*The task*.
Copy every line of the data below verbatim, omitting the pictures.

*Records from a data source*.
————
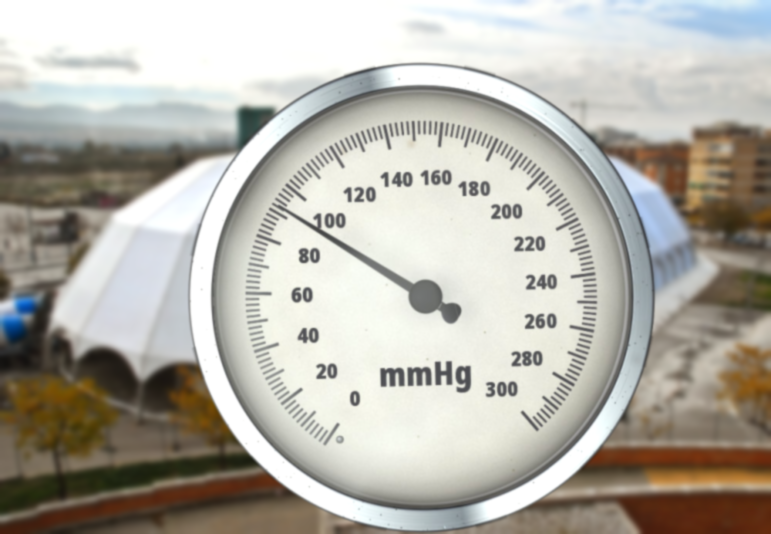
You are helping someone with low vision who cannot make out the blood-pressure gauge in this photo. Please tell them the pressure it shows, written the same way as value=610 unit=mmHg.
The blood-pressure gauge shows value=92 unit=mmHg
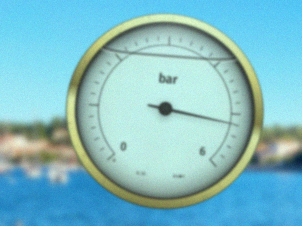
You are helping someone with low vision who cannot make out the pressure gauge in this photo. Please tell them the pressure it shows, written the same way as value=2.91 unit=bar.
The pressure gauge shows value=5.2 unit=bar
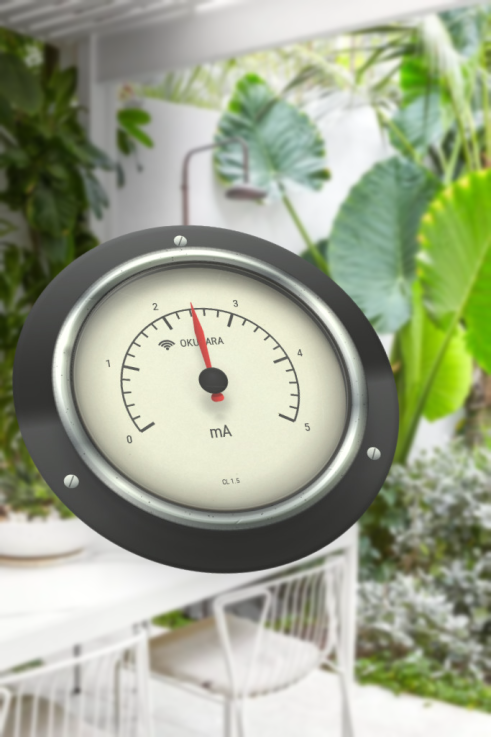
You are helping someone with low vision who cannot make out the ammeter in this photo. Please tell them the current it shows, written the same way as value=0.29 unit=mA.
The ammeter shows value=2.4 unit=mA
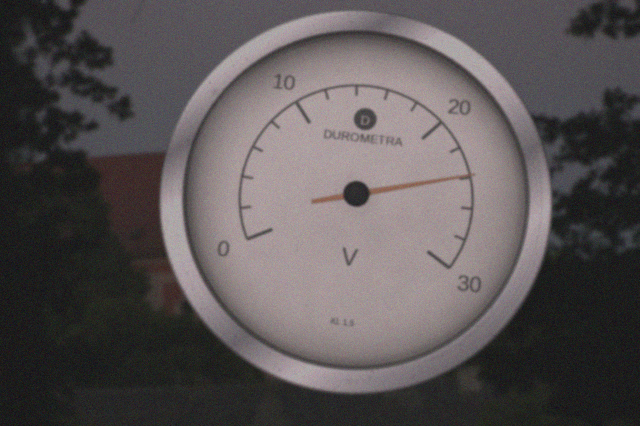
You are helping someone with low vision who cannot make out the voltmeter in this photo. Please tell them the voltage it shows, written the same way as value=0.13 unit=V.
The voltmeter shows value=24 unit=V
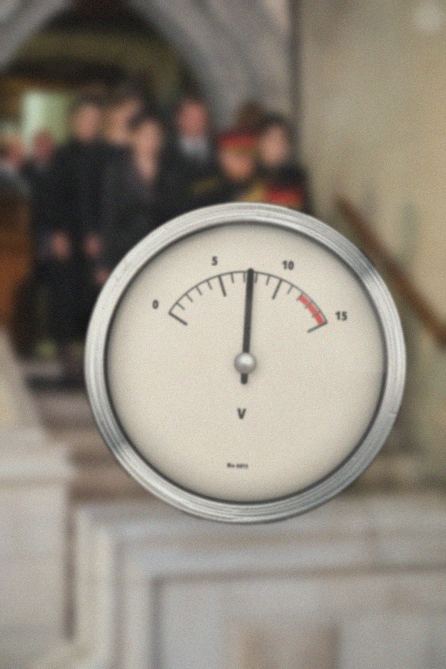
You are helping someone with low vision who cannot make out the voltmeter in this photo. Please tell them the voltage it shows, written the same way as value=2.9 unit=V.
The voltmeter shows value=7.5 unit=V
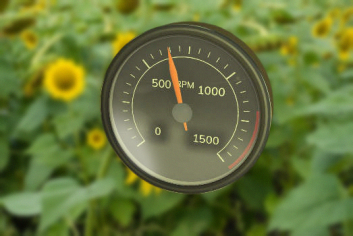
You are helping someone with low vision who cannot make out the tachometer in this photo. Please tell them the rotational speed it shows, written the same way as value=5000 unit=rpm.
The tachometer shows value=650 unit=rpm
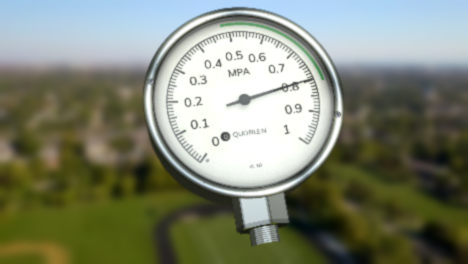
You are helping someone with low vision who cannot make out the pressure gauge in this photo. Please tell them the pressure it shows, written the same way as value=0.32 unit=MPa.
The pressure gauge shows value=0.8 unit=MPa
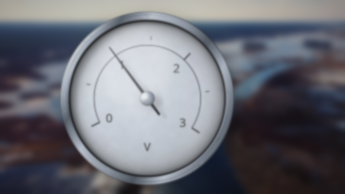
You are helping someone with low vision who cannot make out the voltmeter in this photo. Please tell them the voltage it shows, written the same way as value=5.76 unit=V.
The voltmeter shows value=1 unit=V
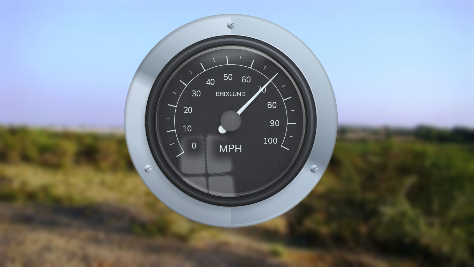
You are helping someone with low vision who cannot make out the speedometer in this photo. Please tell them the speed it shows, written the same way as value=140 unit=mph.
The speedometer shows value=70 unit=mph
————
*Reply*.
You are helping someone with low vision who cannot make out the blood-pressure gauge in this photo. Please tell them the pressure it shows, written the same way as value=610 unit=mmHg.
The blood-pressure gauge shows value=92 unit=mmHg
You are helping someone with low vision who cannot make out the pressure gauge in this photo. Please tell them the pressure it shows, written the same way as value=2.91 unit=bar.
The pressure gauge shows value=5.2 unit=bar
You are helping someone with low vision who cannot make out the ammeter in this photo. Please tell them the current it shows, written the same way as value=0.29 unit=mA.
The ammeter shows value=2.4 unit=mA
You are helping someone with low vision who cannot make out the voltmeter in this photo. Please tell them the voltage it shows, written the same way as value=0.13 unit=V.
The voltmeter shows value=24 unit=V
You are helping someone with low vision who cannot make out the voltmeter in this photo. Please tell them the voltage it shows, written the same way as value=2.9 unit=V.
The voltmeter shows value=7.5 unit=V
You are helping someone with low vision who cannot make out the tachometer in this photo. Please tell them the rotational speed it shows, written the same way as value=5000 unit=rpm.
The tachometer shows value=650 unit=rpm
You are helping someone with low vision who cannot make out the pressure gauge in this photo. Please tell them the pressure it shows, written the same way as value=0.32 unit=MPa.
The pressure gauge shows value=0.8 unit=MPa
You are helping someone with low vision who cannot make out the voltmeter in this photo. Please tell them the voltage it shows, written the same way as value=5.76 unit=V.
The voltmeter shows value=1 unit=V
You are helping someone with low vision who cannot make out the speedometer in this photo. Please tell them the speed it shows, written the same way as value=140 unit=mph.
The speedometer shows value=70 unit=mph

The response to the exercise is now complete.